We're all likely to be caught short over the next few months, dying to spend a penny as we're encouraged to do a lot of our living outdoors. Ireland's local authorities have rarely been good at providing public toilets, and their scarcity is all the more apparent right now.
Enter pee.ie, a list – nay, a sprinkling – of public toilets throughout the island of Ireland. The site has created its map with the help of the peeing public, as intrepid toilet users update it with loo locations, clicking on the site to upload new ones. This much-needed public service has been brought to us by someone fed up with bursting for the jacks.
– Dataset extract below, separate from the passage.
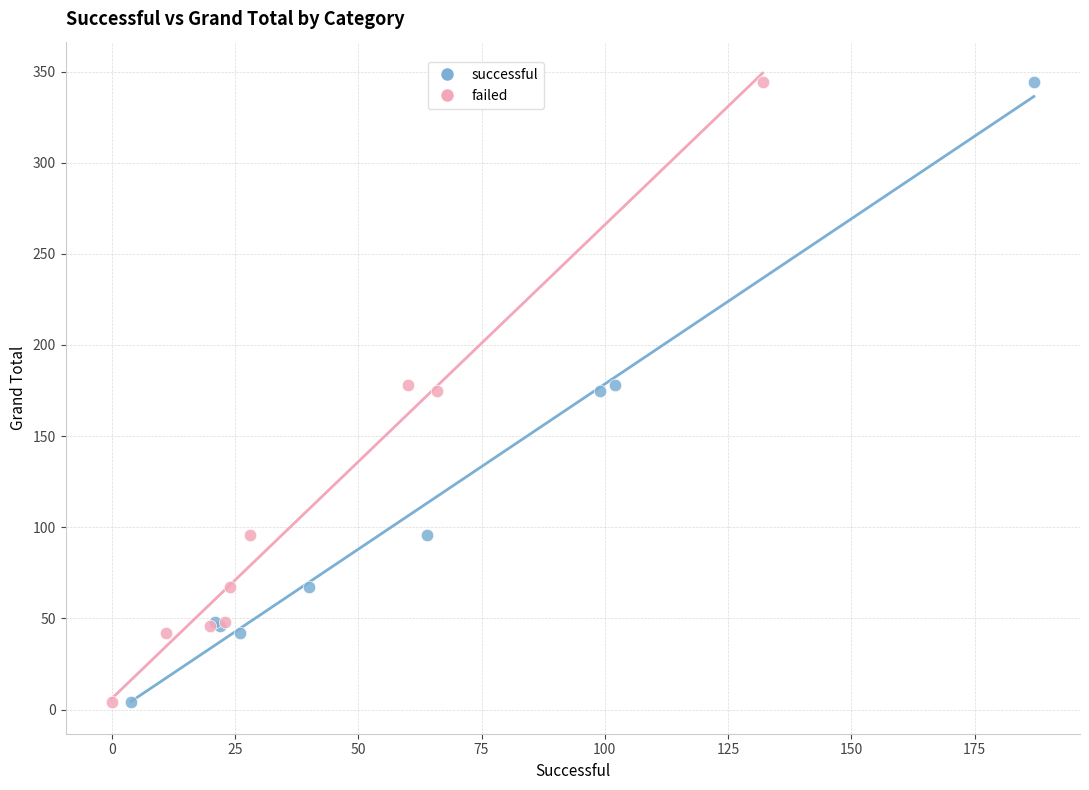

What are all the series names shown in the legend?

successful, failed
Tom Wainwright says pee.ie grew out of his own frustration, and of lockdown. He lives in Dublin city centre and has seen the outcome of our lack of public toilets first-hand. He looked for a map of toilet locations, found none and decided to do it himself.
The site wasn’t heavily used during lockdown, of course, but over the past couple of months “it’s blown up”, he says, with more people using it, and submitting locations, each week. Sharing our toilet experiences makes more useful information for all: “The more people that use it, the better it gets.”
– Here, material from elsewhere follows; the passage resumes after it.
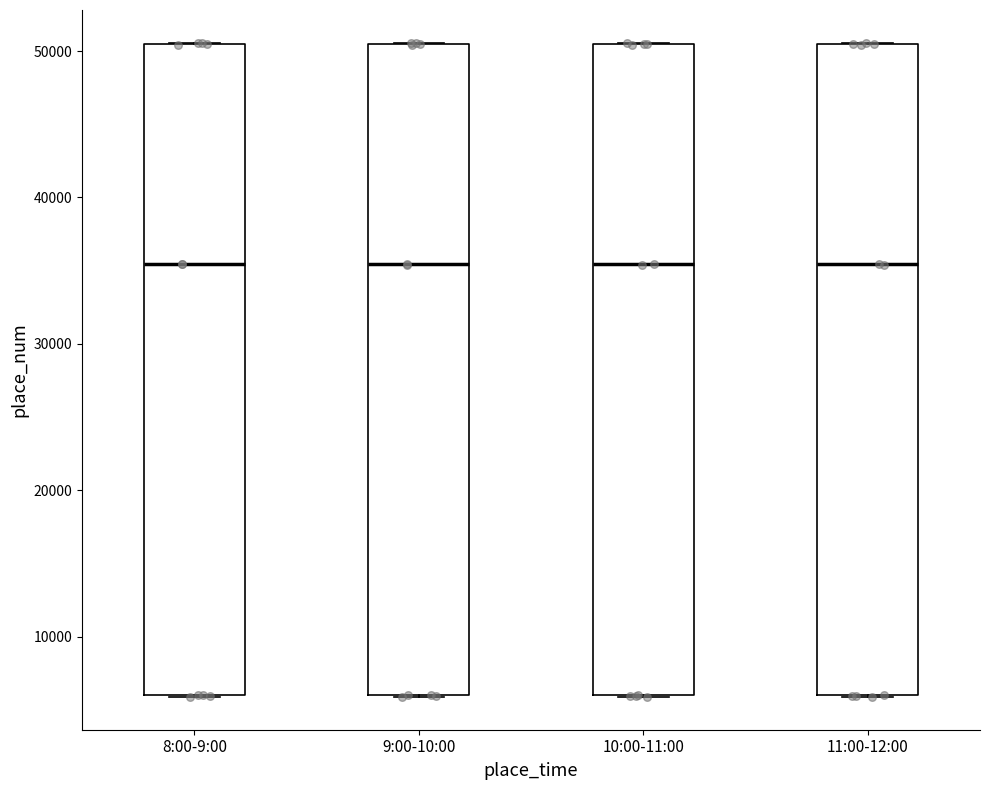

Reading left to right, read every box against the y-axis: the position of its median line, the range the box covers, and the ends of its whiskers. The values are not printed on the chart, so give them approximately, as read against the axis.

8:00-9:00: median 35000, box 6000 to 50000, whiskers 6000 to 51000
9:00-10:00: median 35000, box 6000 to 50000, whiskers 6000 to 51000
10:00-11:00: median 35000, box 6000 to 50000, whiskers 6000 to 51000
11:00-12:00: median 35000, box 6000 to 50000, whiskers 6000 to 51000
Pee.ie has steadily built a following, now receiving up to 1,000 visits a day, along with 10 or 15 new toilet locations (although some are duplicates – Wainwright vets them before adding). The map now has almost 700 loos; it’s at proof-of-concept stage and starting to include more details, such as directions, cleanliness and charges.
Some toilets on the map are public facilities; others are in shops, garages or public attractions. The site encourages toilet users to support them with custom. He’s had only a couple of places contact him unhappy at inclusion. (Wainwright’s day job is in marketing and this is just a hobby – “I don’t want to be the toilet guy!” he says.)
Wainwright’s aim was first to create a resource for finding toilets across the country, and then to highlight where they’re lacking. He is able to single out a couple of memorable facilities off the top of his head, mentioning the public toilets in Cahir, Co Tipperary – “they look like they’ve landed from outer space” – and a tiny loo “like a box at the end of the harbour” near Fahamore Point in Co Kerry. Possibly proving there is no more sincere form of flattery, Dublin City Council has now created a similar map.
Pee.ie is a resource, but it also starts a conversation about the dearth of loos. “Using a toilet when you’re out and about is not a choice but a right. Councils should be providing them,” says Wainwright. Initiatives like this might shame them into doing so.